■ **TASK REQUIREMENTS**:
Write out again only the lines that run from the start of the entries to the line containing "slender,...", both included.

= = = = = = =

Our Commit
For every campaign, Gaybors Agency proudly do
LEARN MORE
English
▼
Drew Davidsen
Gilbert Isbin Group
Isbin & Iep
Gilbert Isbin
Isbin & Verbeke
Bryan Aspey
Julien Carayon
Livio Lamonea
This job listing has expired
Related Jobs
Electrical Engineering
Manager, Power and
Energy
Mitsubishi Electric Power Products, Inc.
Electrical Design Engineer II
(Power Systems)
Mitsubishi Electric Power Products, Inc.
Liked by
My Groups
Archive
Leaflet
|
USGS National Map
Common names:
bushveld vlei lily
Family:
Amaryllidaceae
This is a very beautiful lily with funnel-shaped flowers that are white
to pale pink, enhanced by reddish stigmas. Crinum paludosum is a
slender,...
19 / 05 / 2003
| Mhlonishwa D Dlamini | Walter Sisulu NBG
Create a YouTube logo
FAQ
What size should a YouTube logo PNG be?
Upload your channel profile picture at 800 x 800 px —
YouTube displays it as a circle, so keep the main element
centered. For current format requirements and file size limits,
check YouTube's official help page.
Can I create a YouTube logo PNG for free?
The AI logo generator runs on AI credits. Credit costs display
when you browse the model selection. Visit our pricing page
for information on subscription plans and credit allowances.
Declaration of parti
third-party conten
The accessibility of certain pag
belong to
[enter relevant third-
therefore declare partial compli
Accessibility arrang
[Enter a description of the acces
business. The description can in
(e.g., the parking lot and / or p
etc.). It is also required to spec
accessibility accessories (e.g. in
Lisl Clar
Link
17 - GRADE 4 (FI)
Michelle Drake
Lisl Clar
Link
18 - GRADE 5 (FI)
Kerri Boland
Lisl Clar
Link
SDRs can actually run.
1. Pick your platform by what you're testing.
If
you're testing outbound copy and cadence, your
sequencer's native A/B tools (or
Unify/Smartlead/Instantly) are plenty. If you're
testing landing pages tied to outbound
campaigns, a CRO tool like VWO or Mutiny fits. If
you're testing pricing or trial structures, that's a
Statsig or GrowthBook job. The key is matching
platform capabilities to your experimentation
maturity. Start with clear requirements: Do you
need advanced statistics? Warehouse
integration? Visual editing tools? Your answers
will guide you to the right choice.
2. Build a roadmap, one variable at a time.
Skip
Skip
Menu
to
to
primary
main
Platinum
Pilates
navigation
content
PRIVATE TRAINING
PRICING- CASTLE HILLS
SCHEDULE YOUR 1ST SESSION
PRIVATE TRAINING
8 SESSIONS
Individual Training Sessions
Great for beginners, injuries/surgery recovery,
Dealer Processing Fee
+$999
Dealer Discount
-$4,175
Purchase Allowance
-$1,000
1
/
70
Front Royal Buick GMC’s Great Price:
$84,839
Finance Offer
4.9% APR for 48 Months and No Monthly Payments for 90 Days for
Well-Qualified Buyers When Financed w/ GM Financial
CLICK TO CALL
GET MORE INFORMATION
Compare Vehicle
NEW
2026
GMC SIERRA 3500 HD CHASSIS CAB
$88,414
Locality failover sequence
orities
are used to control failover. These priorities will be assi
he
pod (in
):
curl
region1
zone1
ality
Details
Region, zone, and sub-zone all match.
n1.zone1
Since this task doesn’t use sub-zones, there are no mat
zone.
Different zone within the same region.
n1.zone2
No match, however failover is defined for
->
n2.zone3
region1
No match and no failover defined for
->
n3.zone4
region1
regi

= = = = = = =

■ **OUTPUT**:
Our Commit
For every campaign, Gaybors Agency proudly do
LEARN MORE
English
▼
Drew Davidsen
Gilbert Isbin Group
Isbin & Iep
Gilbert Isbin
Isbin & Verbeke
Bryan Aspey
Julien Carayon
Livio Lamonea
This job listing has expired
Related Jobs
Electrical Engineering
Manager, Power and
Energy
Mitsubishi Electric Power Products, Inc.
Electrical Design Engineer II
(Power Systems)
Mitsubishi Electric Power Products, Inc.
Liked by
My Groups
Archive
Leaflet
|
USGS National Map
Common names:
bushveld vlei lily
Family:
Amaryllidaceae
This is a very beautiful lily with funnel-shaped flowers that are white
to pale pink, enhanced by reddish stigmas. Crinum paludosum is a
slender,...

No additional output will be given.